Wednesday, October 19, 2005

days of old long since

But we've wander'd monie a weary fit
Sin' auld lang syne.


loosely translated, from this Scottish song website:
But we've wandered many a weary mile
Since the days long ago.

----------------------
What a year it's been.

This morning I was looking back at old charts and noticed that we did not start trying the cycle we got pregnant the first time (which began 11/12/2004); we actually started the cycle that started 10/16/2004. So it has been a year after all. I feel like Father Time, preparing to usher out the old and make way for the new. (And "new" *would* have to be equated with a baby, wouldn't it??)

As anyone can see from my blogroll, I have branched out from reading just loss related blogs and have found the vast world of the infertility bloggers. These witty, well-versed women know a lot about FSH, uterine abnormalities, and recurrent miscarriage, not to mention Clomid, IUI and IVF, and I feel that I am not only learning a lot by reading their stories, but also becoming a more understanding person. (I hope!)

But even though Resolve defines infertility as "a disease or condition of the reproductive system often diagnosed after a couple has one year of unprotected, well-timed intercourse or if the woman suffers from multiple miscarriages," I sometimes feel funny reading and/or commenting on their sites, as though I'm an interloper who is treading on sacred ground. I don't equate myself as infertile, at all; we had an easy time getting pregnant and were spared the heartache that trying month after month with no results brings. Not to mention expensive treatments with no guarantees of success. But I read, and try to understand better what they've been through.

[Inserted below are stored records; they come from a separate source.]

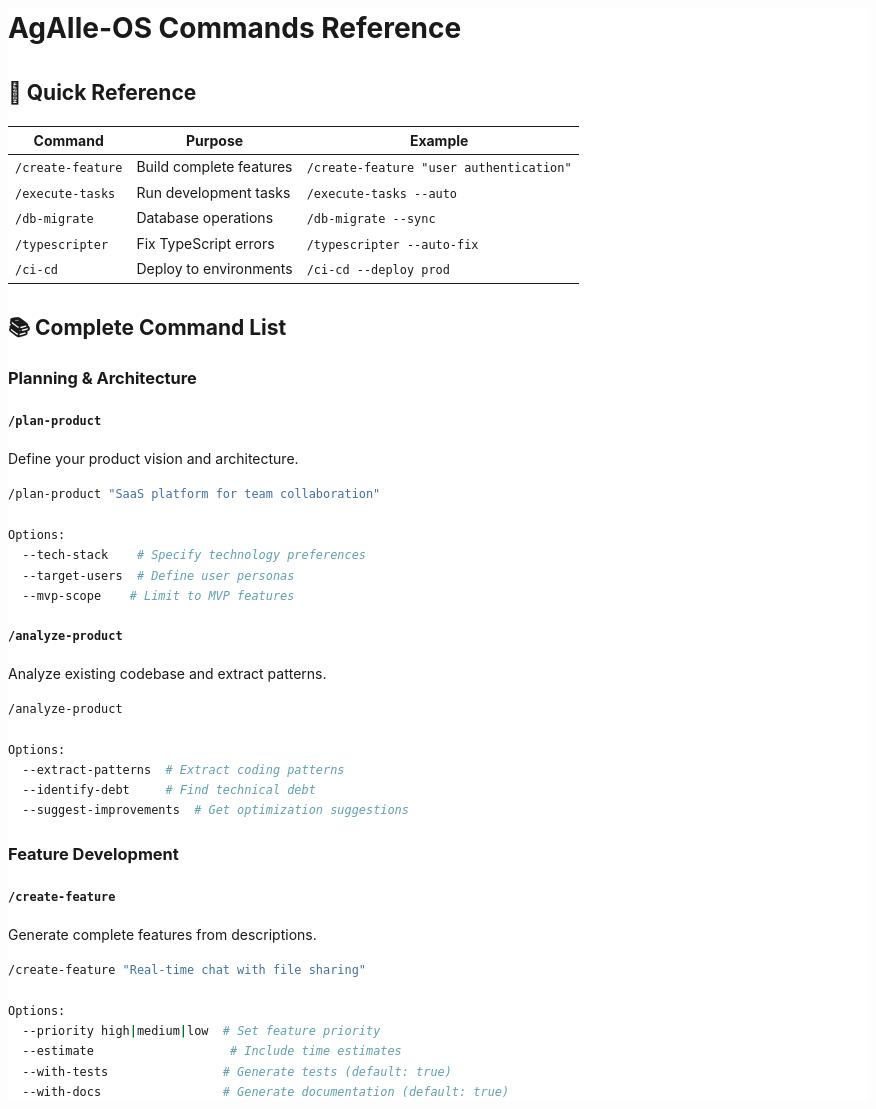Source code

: # AgAIle-OS Commands Reference

## 🎯 Quick Reference

| Command | Purpose | Example |
|---------|---------|---------|
| `/create-feature` | Build complete features | `/create-feature "user authentication"` |
| `/execute-tasks` | Run development tasks | `/execute-tasks --auto` |
| `/db-migrate` | Database operations | `/db-migrate --sync` |
| `/typescripter` | Fix TypeScript errors | `/typescripter --auto-fix` |
| `/ci-cd` | Deploy to environments | `/ci-cd --deploy prod` |

## 📚 Complete Command List

### Planning & Architecture

#### `/plan-product`
Define your product vision and architecture.
```bash
/plan-product "SaaS platform for team collaboration"

Options:
  --tech-stack    # Specify technology preferences
  --target-users  # Define user personas
  --mvp-scope    # Limit to MVP features
```

#### `/analyze-product`
Analyze existing codebase and extract patterns.
```bash
/analyze-product

Options:
  --extract-patterns  # Extract coding patterns
  --identify-debt     # Find technical debt
  --suggest-improvements  # Get optimization suggestions
```

### Feature Development

#### `/create-feature`
Generate complete features from descriptions.
```bash
/create-feature "Real-time chat with file sharing"

Options:
  --priority high|medium|low  # Set feature priority
  --estimate                   # Include time estimates
  --with-tests                # Generate tests (default: true)
  --with-docs                 # Generate documentation (default: true)
```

I've also learned a lot about the blog world; even though it hasn't even been a full four months yet since I began this site, I've learned a lot about the community. About statcounters and trackbacks. About lurkers, spammers, and trolls (oh my!). I've taken the time to read Julie's archives (although I missed Grrl's, unfortunately, as I came too late). I've read blogs of women around the world whose stories struck a chord with me, even though I'm far from where they sit, both literally and figuratively.

If you're reading along (and I know some of you are, and some did not find me from my comment on Mare's site, either), I hope you'll also check out some of the other folks out there to see what they're going through.

I know that for me, treatment and/or surgery, whatever the plan becomes, will bring fresh options to start anew, whether I'm ready for them or not. There may be problems ahead that have not been uncovered, but for now, I'm going to have to take it day-by-day and remember that many others have "wandered the weary mile" before me, in one path or another, and made it through. They may not have ended up where they expected, or they may still be making their way, but they are adventurers who help those of us who follow.

We'll take a cup of kindness yet, I'm sure.

2 Comments:

Anonymous Anonymous said...

I wish you luck and health.

10/19/2005 12:21 PM  
Blogger lorem ipsum said...

I think your 'infertility' is a passing definition. To the best of our knowledge, we were fertile until proven otherwise. And even then, the jury's out. Once you have your surgery, I think you'll see that the rules have changed, or at least been sort of scratched out.